Directions:
Answer these questions about the passage on WCF message contracts and the WSCF tool that follows:
(a) What do message contracts in WCF let you explicitly control?
(b) What does the WSCF tool take and turn into C# or VB code?
(c) What did the tool generate without the "I" prefix?

Passage to read:
A Little ‘Philosophy’

In past posts on services I’ve discussed the opinion that you interact with services through messages.  Encapsulating inputs and outputs to the service using messages allows for a clearer semantic representation of the what the capabilities the service provides access to.

Using Message contracts in WCF lets you explicitly control how the messages are serialized and allows you to build services from canonical data models created in raw Xml.  This also provides the greatest interoperability and you don’t have to deal with the default behaviors of the data contract serializer.

Final Thought

You may not always need this type of control.  For instance if your service is only being consumed by other .NET clients the messages may not be that important to you.  But if you are designing services for an Enterprise SOA, then message contracts will be a great help.

WSCF.Blue Support For WCF and a Few Tips on WCF + XmlSerializer

Over a week ago the Web Services Contract First (WSCF) project announced the "blue" version which supports WCF.  WSCF is a great tool that saved my butt on a large integration project with one of our fine 3-letter agencies a few years back.  The tool boasts the ability to take a WSDL and Schema files and turn them into C# or VB code.  When I saw the new release I had to give it a try.

My first run went smooth but I noted the WSCF tool generated the service contract interface type without the "I" prefix.  I reported this to the team and they promptly fixed it and even tried it against the DOJ LEXS WSDLs that I was working on.  Many thanks to Christian Weyer and Alex Meyer-Gleaves for responding so quickly.

Extracted information:
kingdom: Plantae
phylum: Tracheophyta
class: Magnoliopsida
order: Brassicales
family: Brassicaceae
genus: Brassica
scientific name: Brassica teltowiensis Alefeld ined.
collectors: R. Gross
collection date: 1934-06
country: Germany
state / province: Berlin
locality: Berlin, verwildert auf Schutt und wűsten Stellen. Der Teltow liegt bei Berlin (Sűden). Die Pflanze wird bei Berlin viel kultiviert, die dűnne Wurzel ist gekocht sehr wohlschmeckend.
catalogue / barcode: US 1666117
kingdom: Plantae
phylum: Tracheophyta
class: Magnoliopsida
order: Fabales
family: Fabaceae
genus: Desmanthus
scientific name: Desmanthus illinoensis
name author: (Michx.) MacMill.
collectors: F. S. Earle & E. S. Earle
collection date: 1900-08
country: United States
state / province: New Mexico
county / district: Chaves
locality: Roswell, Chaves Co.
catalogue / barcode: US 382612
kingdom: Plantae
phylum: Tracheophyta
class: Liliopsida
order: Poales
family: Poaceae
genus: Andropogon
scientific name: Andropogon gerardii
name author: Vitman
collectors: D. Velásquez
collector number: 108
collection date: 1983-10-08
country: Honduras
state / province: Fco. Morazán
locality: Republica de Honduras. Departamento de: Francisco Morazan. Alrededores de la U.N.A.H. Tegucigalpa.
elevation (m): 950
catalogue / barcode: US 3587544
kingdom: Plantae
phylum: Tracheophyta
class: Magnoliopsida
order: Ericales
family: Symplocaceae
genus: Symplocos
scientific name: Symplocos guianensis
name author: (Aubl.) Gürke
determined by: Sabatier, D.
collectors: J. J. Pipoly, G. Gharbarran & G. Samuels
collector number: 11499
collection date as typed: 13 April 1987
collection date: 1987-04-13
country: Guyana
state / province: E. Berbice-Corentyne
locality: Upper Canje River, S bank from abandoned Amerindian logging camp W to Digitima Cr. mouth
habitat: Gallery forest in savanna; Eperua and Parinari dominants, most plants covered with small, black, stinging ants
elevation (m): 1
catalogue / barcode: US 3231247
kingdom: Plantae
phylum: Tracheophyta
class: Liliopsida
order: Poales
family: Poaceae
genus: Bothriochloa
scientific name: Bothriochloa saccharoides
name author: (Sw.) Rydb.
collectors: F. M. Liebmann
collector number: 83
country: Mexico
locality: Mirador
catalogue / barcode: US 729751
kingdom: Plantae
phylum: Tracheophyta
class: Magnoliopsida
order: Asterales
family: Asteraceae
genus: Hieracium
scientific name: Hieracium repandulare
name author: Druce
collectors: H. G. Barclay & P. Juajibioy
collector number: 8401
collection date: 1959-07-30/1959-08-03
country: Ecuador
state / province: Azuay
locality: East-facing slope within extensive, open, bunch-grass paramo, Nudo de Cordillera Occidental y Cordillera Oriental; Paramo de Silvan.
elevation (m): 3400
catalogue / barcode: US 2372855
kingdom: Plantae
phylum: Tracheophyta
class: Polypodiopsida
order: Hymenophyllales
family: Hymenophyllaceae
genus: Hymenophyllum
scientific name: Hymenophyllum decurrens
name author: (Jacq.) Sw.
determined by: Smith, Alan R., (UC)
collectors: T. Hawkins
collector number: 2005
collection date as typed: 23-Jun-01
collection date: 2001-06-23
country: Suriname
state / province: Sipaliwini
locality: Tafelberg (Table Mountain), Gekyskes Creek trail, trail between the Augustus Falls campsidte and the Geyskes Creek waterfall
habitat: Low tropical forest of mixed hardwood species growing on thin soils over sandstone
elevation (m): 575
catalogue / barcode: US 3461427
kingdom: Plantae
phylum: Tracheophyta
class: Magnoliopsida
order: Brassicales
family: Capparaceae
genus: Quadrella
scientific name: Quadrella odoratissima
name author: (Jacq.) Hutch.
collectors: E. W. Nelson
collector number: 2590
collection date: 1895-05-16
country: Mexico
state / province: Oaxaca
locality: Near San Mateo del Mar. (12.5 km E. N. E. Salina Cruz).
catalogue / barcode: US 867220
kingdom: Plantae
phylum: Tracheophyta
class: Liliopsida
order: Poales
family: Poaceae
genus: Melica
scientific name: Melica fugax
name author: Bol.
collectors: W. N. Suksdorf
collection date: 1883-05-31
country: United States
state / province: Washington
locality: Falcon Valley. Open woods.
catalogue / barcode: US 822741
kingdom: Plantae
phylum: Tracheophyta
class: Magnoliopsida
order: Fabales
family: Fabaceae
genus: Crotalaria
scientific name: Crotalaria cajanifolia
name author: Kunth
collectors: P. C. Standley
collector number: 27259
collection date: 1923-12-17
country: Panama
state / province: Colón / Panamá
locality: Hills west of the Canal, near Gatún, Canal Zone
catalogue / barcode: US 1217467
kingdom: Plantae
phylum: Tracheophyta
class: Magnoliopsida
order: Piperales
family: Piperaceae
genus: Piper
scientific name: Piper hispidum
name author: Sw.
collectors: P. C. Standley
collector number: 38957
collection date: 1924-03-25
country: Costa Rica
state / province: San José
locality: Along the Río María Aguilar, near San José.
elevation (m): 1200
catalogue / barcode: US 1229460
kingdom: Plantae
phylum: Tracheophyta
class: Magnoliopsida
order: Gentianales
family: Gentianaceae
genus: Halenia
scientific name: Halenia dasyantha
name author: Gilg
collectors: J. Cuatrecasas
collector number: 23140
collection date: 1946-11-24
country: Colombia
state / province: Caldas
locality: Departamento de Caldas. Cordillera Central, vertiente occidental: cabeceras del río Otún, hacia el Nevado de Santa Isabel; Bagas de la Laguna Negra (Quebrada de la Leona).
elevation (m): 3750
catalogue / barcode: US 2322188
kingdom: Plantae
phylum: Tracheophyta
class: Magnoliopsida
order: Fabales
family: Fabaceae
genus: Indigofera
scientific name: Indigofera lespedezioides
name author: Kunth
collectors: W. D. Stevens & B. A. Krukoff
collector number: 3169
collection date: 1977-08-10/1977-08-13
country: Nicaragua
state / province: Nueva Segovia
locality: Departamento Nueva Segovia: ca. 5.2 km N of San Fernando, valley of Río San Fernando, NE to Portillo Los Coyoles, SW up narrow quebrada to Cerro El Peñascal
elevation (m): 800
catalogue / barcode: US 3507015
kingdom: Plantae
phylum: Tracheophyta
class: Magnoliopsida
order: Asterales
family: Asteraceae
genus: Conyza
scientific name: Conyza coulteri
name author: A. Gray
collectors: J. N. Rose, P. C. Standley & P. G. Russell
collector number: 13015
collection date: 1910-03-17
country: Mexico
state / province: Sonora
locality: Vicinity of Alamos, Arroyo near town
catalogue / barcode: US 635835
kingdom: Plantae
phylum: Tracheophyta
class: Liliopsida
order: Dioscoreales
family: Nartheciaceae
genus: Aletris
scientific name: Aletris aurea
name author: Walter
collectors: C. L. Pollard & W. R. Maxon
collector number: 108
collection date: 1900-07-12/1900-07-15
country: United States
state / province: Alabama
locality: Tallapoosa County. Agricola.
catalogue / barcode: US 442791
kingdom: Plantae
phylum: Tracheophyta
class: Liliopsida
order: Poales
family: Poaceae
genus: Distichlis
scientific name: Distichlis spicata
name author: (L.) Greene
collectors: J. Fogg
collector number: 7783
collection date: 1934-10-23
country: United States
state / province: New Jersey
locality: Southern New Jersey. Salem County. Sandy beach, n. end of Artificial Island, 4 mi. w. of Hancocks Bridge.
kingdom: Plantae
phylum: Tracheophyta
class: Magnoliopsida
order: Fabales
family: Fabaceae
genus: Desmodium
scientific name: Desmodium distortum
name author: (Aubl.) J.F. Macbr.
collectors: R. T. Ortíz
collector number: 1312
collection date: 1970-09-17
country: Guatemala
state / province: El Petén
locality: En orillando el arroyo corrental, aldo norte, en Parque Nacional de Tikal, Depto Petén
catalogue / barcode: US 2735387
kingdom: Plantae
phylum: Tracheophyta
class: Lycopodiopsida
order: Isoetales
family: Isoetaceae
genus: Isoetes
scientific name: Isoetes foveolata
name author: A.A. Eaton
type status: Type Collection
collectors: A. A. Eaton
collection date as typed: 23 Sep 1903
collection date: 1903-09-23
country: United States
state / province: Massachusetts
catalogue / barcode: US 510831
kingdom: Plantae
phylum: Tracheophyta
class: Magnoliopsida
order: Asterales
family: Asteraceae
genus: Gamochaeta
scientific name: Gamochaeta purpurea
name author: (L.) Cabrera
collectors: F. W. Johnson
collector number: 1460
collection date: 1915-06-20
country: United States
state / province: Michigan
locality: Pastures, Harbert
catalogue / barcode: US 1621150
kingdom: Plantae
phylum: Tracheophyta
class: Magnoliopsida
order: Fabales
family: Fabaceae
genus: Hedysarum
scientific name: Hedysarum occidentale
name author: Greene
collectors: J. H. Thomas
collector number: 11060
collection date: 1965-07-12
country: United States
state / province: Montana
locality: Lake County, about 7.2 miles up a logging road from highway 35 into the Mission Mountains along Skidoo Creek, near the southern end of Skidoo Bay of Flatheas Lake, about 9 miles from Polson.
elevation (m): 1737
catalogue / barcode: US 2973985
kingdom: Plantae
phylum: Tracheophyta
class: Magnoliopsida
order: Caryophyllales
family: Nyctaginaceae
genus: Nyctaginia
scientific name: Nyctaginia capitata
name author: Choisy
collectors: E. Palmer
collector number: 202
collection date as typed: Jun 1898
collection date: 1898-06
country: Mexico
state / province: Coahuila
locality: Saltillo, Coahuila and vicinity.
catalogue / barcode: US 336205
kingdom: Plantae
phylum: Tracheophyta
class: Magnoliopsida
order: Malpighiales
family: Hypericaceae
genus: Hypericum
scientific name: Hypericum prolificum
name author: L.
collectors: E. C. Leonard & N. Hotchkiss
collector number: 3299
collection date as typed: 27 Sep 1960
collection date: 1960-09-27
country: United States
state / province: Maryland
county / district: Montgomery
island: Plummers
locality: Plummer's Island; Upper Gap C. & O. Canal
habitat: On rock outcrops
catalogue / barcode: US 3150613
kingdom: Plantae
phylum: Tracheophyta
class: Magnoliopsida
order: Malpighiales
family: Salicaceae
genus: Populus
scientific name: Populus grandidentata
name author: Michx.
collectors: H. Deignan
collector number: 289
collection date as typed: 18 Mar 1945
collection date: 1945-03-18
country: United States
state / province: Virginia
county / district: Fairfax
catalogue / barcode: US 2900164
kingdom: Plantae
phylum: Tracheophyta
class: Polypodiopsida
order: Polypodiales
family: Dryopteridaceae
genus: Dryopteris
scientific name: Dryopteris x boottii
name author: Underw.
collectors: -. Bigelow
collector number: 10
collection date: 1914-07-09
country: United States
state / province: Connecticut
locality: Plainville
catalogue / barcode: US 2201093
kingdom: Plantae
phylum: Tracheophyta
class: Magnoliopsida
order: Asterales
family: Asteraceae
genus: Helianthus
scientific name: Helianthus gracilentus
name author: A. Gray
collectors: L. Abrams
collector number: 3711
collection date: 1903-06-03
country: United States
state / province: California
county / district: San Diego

Solution to the exercise:
(a) How the messages are serialized.
(b) A WSDL and Schema files.
(c) The service contract interface type.